3.9. Implementation of Multilayer Perceptron from Scratch¶

Now that we learned how multilayer perceptrons (MLPs) work in theory, let’s implement them. First, import the required packages or modules.

In [1]:

import sys
sys.path.insert(0, '..')

%matplotlib inline
import d2l
from mxnet import nd
from mxnet.gluon import loss as gloss

We continue to use the Fashion-MNIST data set. We will use the Multilayer Perceptron for image classification

In [2]:

batch_size = 256
train_iter, test_iter = d2l.load_data_fashion_mnist(batch_size)

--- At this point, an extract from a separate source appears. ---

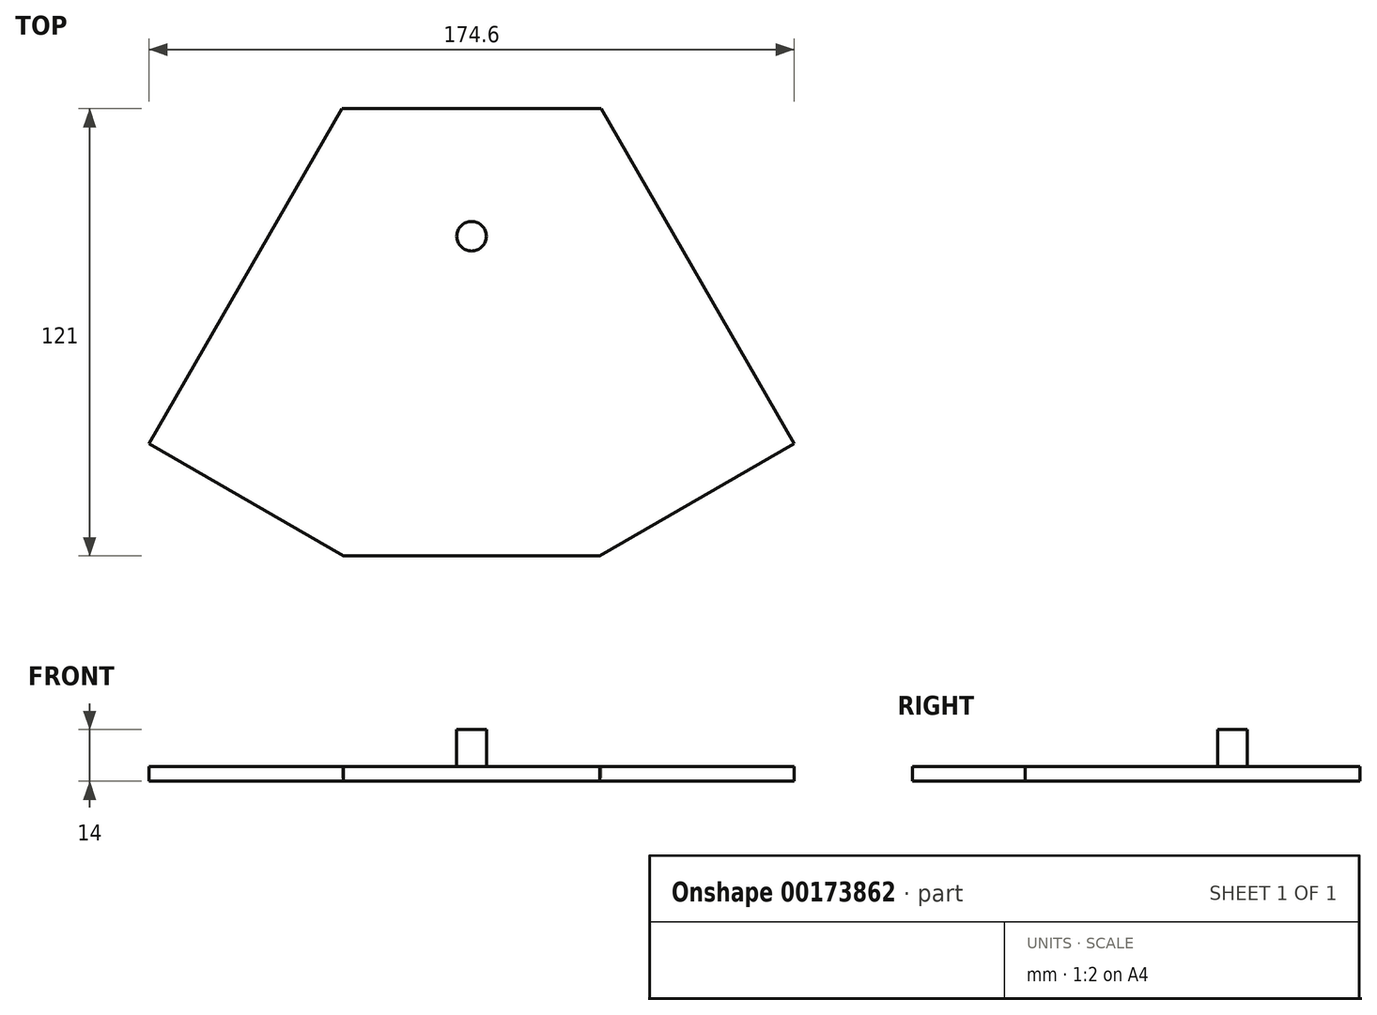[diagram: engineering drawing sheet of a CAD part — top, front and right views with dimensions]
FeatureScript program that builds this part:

3.9.1. Initialize Model Parameters¶

We know that the dataset contains 10 classes and that the images are of \(28 \times 28 = 784\) pixel resolution. Thus the number of inputs is 784 and the number of outputs is 10. Moreover, we use an MLP with one hidden layer and we set the number of hidden units to 256, but we could have picked some other value for this hyperparameter, too. Typically one uses powers of 2 since things align more nicely in memory.

In [3]:

num_inputs, num_outputs, num_hiddens = 784, 10, 256

W1 = nd.random.normal(scale=0.01, shape=(num_inputs, num_hiddens))
b1 = nd.zeros(num_hiddens)
W2 = nd.random.normal(scale=0.01, shape=(num_hiddens, num_outputs))
b2 = nd.zeros(num_outputs)
params = [W1, b1, W2, b2]

for param in params:
    param.attach_grad()

3.9.2. Activation Function¶

Here, we use the underlying maximum function to implement the ReLU, instead of invoking ReLU directly.

In [4]:

def relu(X):
    return nd.maximum(X, 0)

3.9.3. The model¶

As in softmax regression, using reshape we change each original image to a length vector of num_inputs. We then implement implement the MLP just as discussed previously.

In [5]:

def net(X):
    X = X.reshape((-1, num_inputs))
    H = relu(nd.dot(X, W1) + b1)
    return nd.dot(H, W2) + b2

3.9.4. The Loss Function¶

For better numerical stability, we use Gluon’s functions, including softmax calculation and cross-entropy loss calculation. We discussed the intricacies of that in the previous section. This is simply to avoid lots of fairly detailed and specific code (the interested reader is welcome to look at the source code for more details, something that is useful for implementing other related functions).

In [6]:

loss = gloss.SoftmaxCrossEntropyLoss()

3.9.5. Training¶

Steps for training the Multilayer Perceptron are no different from Softmax Regression training steps. In the d2l package, we directly call the train_ch3 function, whose implementation was introduced here. We set the number of epochs to 10 and the learning rate to 0.5.

In [7]:

num_epochs, lr = 10, 0.5
d2l.train_ch3(net, train_iter, test_iter, loss, num_epochs, batch_size,
              params, lr)

epoch 1, loss 0.7906, train acc 0.704, test acc 0.789
epoch 2, loss 0.4930, train acc 0.817, test acc 0.832
epoch 3, loss 0.4354, train acc 0.839, test acc 0.858
epoch 4, loss 0.3988, train acc 0.852, test acc 0.853
epoch 5, loss 0.3713, train acc 0.863, test acc 0.866
epoch 6, loss 0.3570, train acc 0.868, test acc 0.876
epoch 7, loss 0.3377, train acc 0.876, test acc 0.879
epoch 8, loss 0.3271, train acc 0.879, test acc 0.880
epoch 9, loss 0.3174, train acc 0.882, test acc 0.878
epoch 10, loss 0.3073, train acc 0.886, test acc 0.876

To see how well we did, let’s apply the model to some test data. If you’re interested, compare the result to corresponding linear model.

In [8]:

for X, y in test_iter:
    break

true_labels = d2l.get_fashion_mnist_labels(y.asnumpy())
pred_labels = d2l.get_fashion_mnist_labels(net(X).argmax(axis=1).asnumpy())
titles = [truelabel + '\n' + predlabel
          for truelabel, predlabel in zip(true_labels, pred_labels)]

d2l.show_fashion_mnist(X[0:9], titles[0:9])

../_images/chapter_deep-learning-basics_mlp-scratch_15_0.svg

This looks slightly better than before, a clear sign that we’re on to something good here.

3.9.6. Summary¶

We saw that implementing a simple MLP is quite easy, when done manually. That said, for a large number of layers this can get quite complicated (e.g. naming the model parameters, etc).

3.9.7. Problems¶

Change the value of the hyper-parameter num_hiddens in order to see the result effects.
Try adding a new hidden layer to see how it affects the results.
How does changing the learning rate change the result.
What is the best result you can get by optimizing over all the parameters (learning rate, iterations, number of hidden layers, number of hidden units per layer)?